Unfortunately for Fairman and his Connaught, the race would start out absolutely terrible. Jack Fairman's race would last just a little more than 2 laps before he would crash and drop out of the race.
Parnell would be putting together the performance of a lifetime as he would continue to hold off Moss for the lead of the race. Over the first 12 to 13 laps the order at the front would remain unchanged. Behind the two, Salvadori was just getting warmed up.
It seemed Moss was just stalking Parnell, but then, it would all fall apart for Moss when his engine blew on the 13th lap of the race. This left Parnell in the lead with Salvadori closing in on him. Salvadori would continue to gain ground. Anchored by a fastest lap time over a second faster than Moss' qualifying effort, Salvadori would put tremendous pressure on Parnell and it would end up coming out in Salvadori's favor as the engine on Parnell's car began to run afoul. This would hand the lead firmly over to Salvadori while Parnell began to drift down the running order.
Parnell's engine would cause such problems that he would fail to finish the final lap of the race and would go from its leader to being a lap down in the end. Still, his performance would still be strong enough to let him finish.
It would be Salvadori's day. Besides setting the fastest lap of the race, Salvadori would leave everyone else in his wake over the course of the race. Completing the race distance in thirty-six minutes and thirty-three seconds, Salvadori would enjoy a victory with fifteen seconds in hand over Bob Gerard in 2nd place. Another ten seconds would be the difference back to Horace Gould finishing in the 3rd position.
Parnell's race would be a rather disappointing experience. Though he would start the race in 5th place and he would go on to lead more than a majority of the race, it would all come to naught in the end. In fact, he would go from the top to nearly the very bottom. Not only would he finish the race a lap down, but he would also finish up down in 6th place behind a couple of A-Type Connaughts.
It would prove to be a day of mixed feelings for the team. Parnell's 6th place was certainly a welcome result for the team, but the fact that it came after he had been dominating the race with Moss giving chase from behind would not sit well in the stomach. Then the misfortune leading to Parnell finishing behind a couple of Formula 2 A-Types would just be the final insult. Connaught was barely hanging on, in races and as a company. Still, with one race remaining on the team's calendar, everyone at Connaught would hold out hope that they could achieve what, to that point, had been nothing more than a dream.

TASKS TO COMPLETE
A – In the race report, which driver finished in 3rd position?
B – Duplicate the race report from "Unfortunately for Fairman" to "getting warmed up.".
C – Go on with the race report about the Connaught team, picking up after its final sentence.
The material after this point is separate from the race report.

DATA FOR ANALYSIS
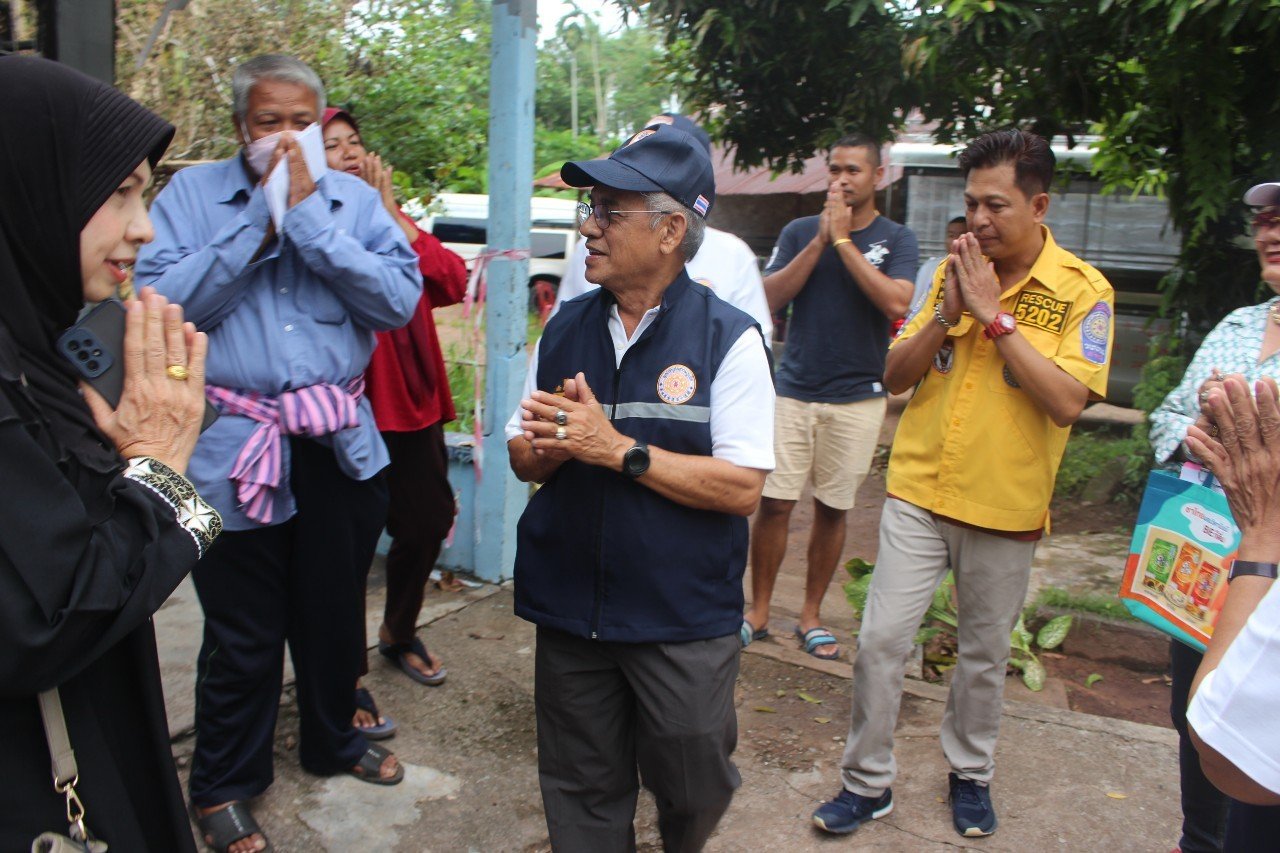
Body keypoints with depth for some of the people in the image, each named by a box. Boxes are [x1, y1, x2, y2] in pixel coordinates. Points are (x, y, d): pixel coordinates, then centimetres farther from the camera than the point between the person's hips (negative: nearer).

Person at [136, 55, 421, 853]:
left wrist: (308, 213, -14)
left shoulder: (355, 197, 2)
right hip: (236, 448, -2)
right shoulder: (193, 193, -1)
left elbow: (400, 301, -11)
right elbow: (162, 301, -13)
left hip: (341, 443, 2)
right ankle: (224, 784, 32)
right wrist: (257, 218, -13)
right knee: (243, 635, 9)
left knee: (334, 612, 20)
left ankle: (334, 739, 44)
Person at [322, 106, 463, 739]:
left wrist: (391, 211, -6)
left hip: (414, 402, 7)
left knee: (426, 525, 16)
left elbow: (454, 281, -3)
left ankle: (399, 635, 41)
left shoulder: (393, 223, 15)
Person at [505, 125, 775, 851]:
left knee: (693, 788, 15)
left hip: (684, 621, -4)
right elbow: (523, 458, 9)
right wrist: (549, 446, -15)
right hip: (569, 608, 4)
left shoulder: (727, 338, -12)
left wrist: (617, 449, -23)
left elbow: (741, 488, -17)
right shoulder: (566, 327, 4)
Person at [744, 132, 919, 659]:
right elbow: (770, 299, -5)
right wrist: (820, 242, -12)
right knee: (775, 503, -1)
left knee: (832, 510, 8)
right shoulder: (799, 232, 6)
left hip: (856, 398, 0)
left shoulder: (896, 239, 2)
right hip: (793, 391, 1)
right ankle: (758, 611, 15)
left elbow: (896, 304, -16)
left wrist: (843, 240, -15)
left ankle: (811, 615, 23)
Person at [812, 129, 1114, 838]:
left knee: (985, 653, 15)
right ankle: (867, 782, 19)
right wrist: (946, 315, -14)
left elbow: (1065, 402, -20)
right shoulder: (952, 271, 4)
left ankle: (970, 774, 38)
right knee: (879, 641, 1)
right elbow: (895, 377, 2)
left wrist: (995, 316, -20)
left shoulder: (1082, 292, -7)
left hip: (1005, 509, -2)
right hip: (918, 494, 2)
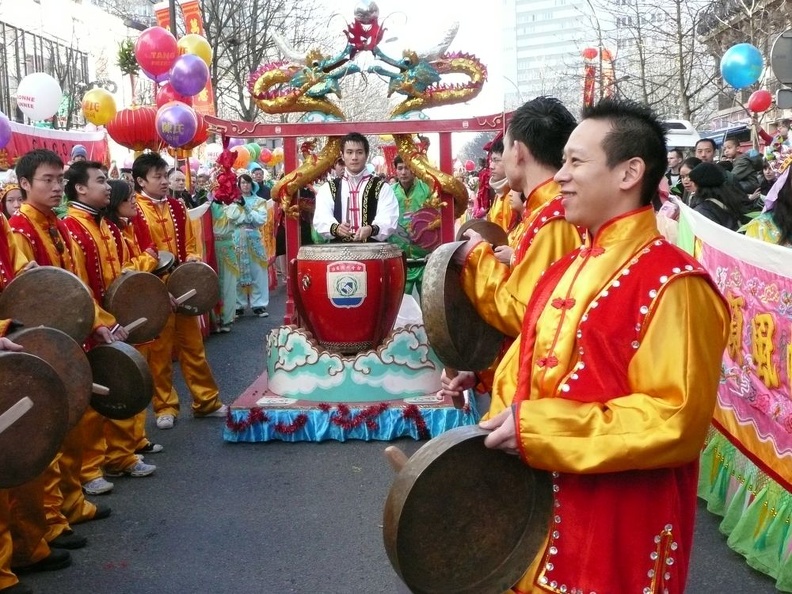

RESULTS OF THE EXERCISE
A – Horace Gould

B –
Unfortunately for Fairman and his Connaught, the race would start out absolutely terrible. Jack Fairman's race would last just a little more than 2 laps before he would crash and drop out of the race.
Parnell would be putting together the performance of a lifetime as he would continue to hold off Moss for the lead of the race. Over the first 12 to 13 laps the order at the front would remain unchanged. Behind the two, Salvadori was just getting warmed up.

C –
The final Formula One race of the 1955 season for Connaught Engineering was to come on the 24th of September at Oulton Park. On that day, Oulton Park would play host to the 2nd running of the International Gold Cup, a race that had been won in spectacular fashion by Stirling Moss the previous year.
Oulton Park would be about as natural a man-made circuit as any. Constantly rising and falling; twisting and turning, the Oulton Park circuit was great fun for driver and spectator alike. Measuring 2.76 miles in length, Oulton Park had been birthed by the Mid-Cheshire Car Club on what had been formerly the Oulton Estate. Then, during the Second World War the grounds would be used as a staging area. But, in the days after the war it would be concluded that the natural flowing terrain would suit perfectly as a grand prix circuit and in the early 1950s Oulton Park would open.
The naturally-flowing circuit would offer drivers great challenges as many of the corners would have blind entries. These same elevation changes would also make the circuit a favorite with fans as it offered a number of unique vantage points all throughout the grounds.
In 1954, the inaugural running of the International Gold Cup race, Moss would start from the tail-end of the field and would put together one of the most impressive performances coming all the way up to take the victory by a comfortable margin over Reg Parnell. One year later, some things would change; some things would stay the same.
The field for the 54 lap race would be incredible. There would be two works Maseratis in the field, Vandervell would bring his two Vanwalls, Owen Racing would bring their new BRM 25 and even Scuderia Ferrari would come with two cars of its own. With a number of smaller teams and privateer entries, the field would be filled with top-flight challengers.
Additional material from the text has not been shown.